|Downtown Rochester with in the Middle the Mayo Civic|
center where the meeting was held
Together with Albert de Vries I had the honour to wrap up the conference. It is a bit of a ungrateful honour, because many people are leaving the conference, much of what you want to say has already been told and people just want to go home. On the other hand it is also a nice challenge to make such a talk interesting.
The presentation that I gave can be found here. In short I presented that in my opinion a successful precision dairy farming application (I also call it "sensor system") has to do more than measuring a physiological status in a cow. That data has to be transformed in useful information. Without that information, the sensor is useless. The goal of precision dairy farming applications should be decision support.
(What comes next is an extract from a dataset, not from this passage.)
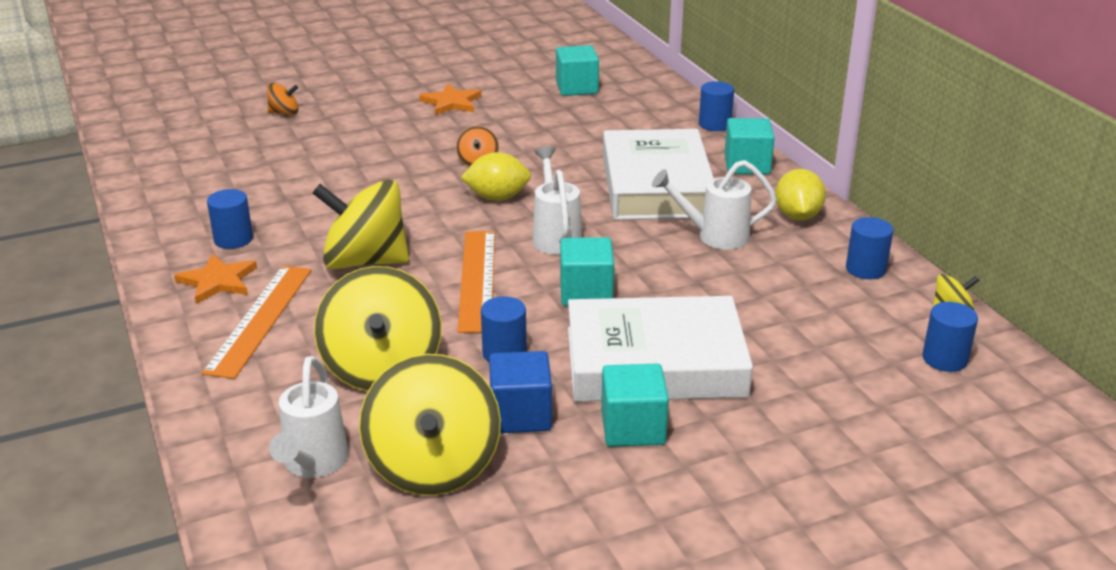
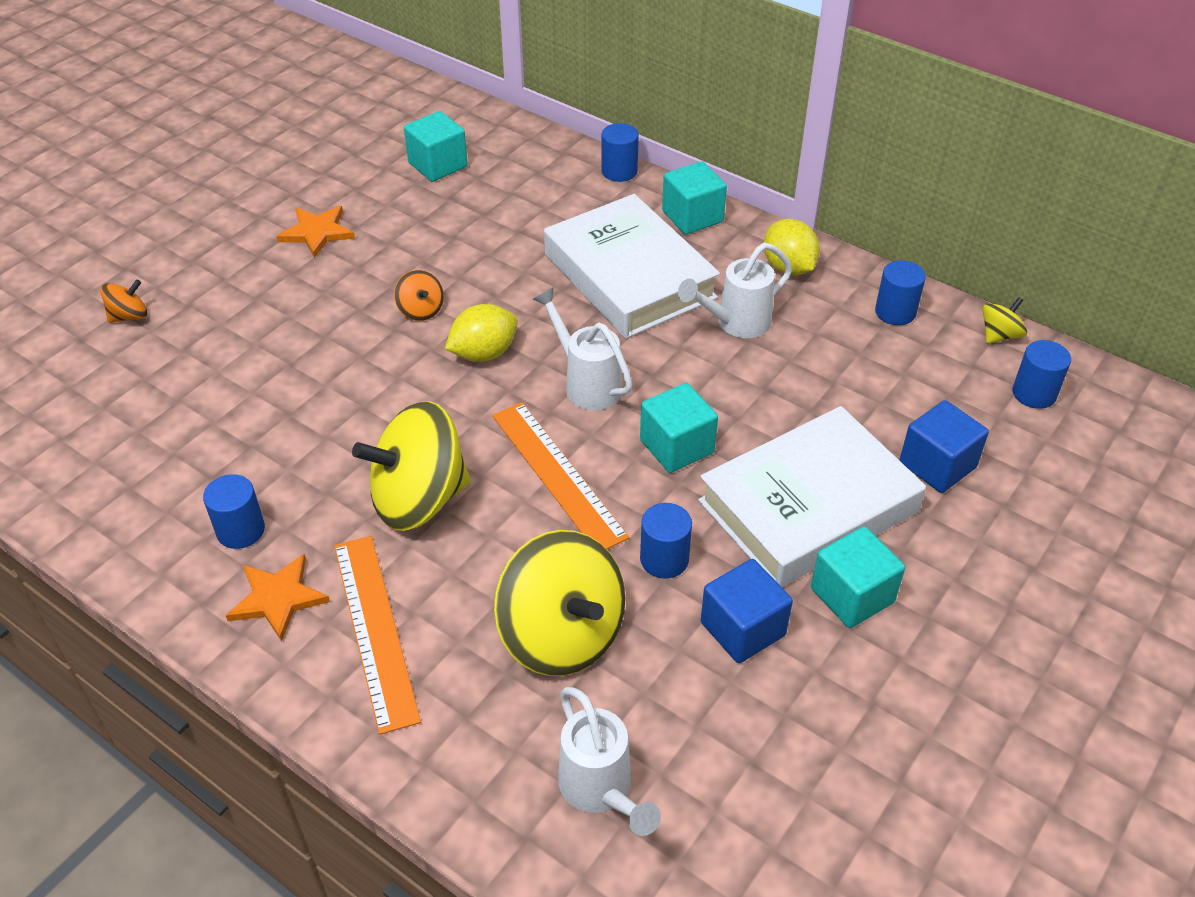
camera: 30 degrees left, 15 degrees up
(433, 466) = (715, 732): yellow spinning top -> none
(799, 375) = (937, 465): none -> blue cube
Sensor information therefore, for some applications, should be combined with other data sources and be associated with decision support tools. There are hardly any applications described in scientific literature (see the review of Niels Rutten) that contain all of these aspects.
Successfull applications should furthermore be economical viable (benefits exceed the costs), although this is not always necessary, for instance in the case of adoption of automatic milking, where quality of life, flexibility of labor etc. are important reasons to invest in automatic milking.
Finally I think that the ultimate goal of precision dairy farming should be to explore the full potential of each individual dairy cow, instead of managing cows in groups. In the old days with small herds, that was possible, with the larger herds, that became difficult, but now with assitance of precision dairy farming technology it is possible again.